Quarry used in Second Temple found in central Jerusalem
Head of excavation team says quarry was likely used in construction of King Herod's projects.
An ancient quarry dating back to the end of the Second Temple period has been uncovered in excavations being conducted in Jerusalem.
The quarry, around one dunam in area and estimated to be 2,030 years old, is situated on Shmuel Hanavi Street, just near Jerusalem's American Colony neighborhood. It is being excavated under the direction of Dr. Ofer Sion and Yehuda Rapuano of the Israel Antiquities Authority, prior to the construction of residential buildings.
Sion said that the size of the stones, at a maximum height of two meters, indicates that it was likely they were intended for use in the construction of King Herod's projects, including the Temple walls.
"We know from historical sources that in order to build the Temple and other projects which Herod constructed, such as his palace, hundreds of thousands of various size stones were required - most of them weighing between two and five tons each," Sion said.
"The dimensions of the stones that were produced in the quarry that was revealed are suitable for the Temple walls."
Sion added that the quarry was a small part of a series of quarries spread across the entire slope, from the Musrara Quarter to the Sanhedria Quarter.
"The massive quarrying effort, on the order of hundreds of thousands of stones, lowered the topography of Jerusalem in the vicinity of the Old City.
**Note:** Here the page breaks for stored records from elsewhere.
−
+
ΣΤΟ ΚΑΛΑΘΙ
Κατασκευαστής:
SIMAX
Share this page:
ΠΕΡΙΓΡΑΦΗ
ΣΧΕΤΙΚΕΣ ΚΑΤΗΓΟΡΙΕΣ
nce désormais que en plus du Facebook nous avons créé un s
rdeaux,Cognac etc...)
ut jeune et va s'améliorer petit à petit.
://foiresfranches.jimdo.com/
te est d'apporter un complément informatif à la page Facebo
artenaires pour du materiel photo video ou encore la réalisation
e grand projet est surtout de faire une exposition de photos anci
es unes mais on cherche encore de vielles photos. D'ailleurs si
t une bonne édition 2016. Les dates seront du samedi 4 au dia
Today, with the exposure of this quarry, the intensity of the building projects as described in the historical sources can be proven. Flavius Josephus wrote that before Herod built the Temple he prepared the infrastructure for it; the quarrying of the Temple?s stones lasted eight whole years.
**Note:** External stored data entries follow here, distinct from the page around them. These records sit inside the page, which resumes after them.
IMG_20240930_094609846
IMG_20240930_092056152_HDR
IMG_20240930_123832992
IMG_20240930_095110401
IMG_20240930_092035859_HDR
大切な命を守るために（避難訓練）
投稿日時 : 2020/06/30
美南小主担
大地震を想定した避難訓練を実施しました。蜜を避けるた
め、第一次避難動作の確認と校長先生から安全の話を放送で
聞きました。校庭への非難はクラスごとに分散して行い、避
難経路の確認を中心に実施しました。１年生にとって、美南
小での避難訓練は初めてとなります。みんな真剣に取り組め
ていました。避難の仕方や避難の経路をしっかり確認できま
"The Temple itself was built in a relatively short period of time of two years. With the exposure of the quarries in Sanhedria and Ramat Shlomo, it is clear that Herod began quarrying closest to the Temple and worked away from it; first he exploited the stone on the nearby ridges and subsequently he moved on to quarry in more distant regions."
Among the artifacts discovered in the excavation were metal plates that were used to severe the stones from the bedrock, and coins and pottery shards dating back to the end of the Second Temple period (the first century BCE).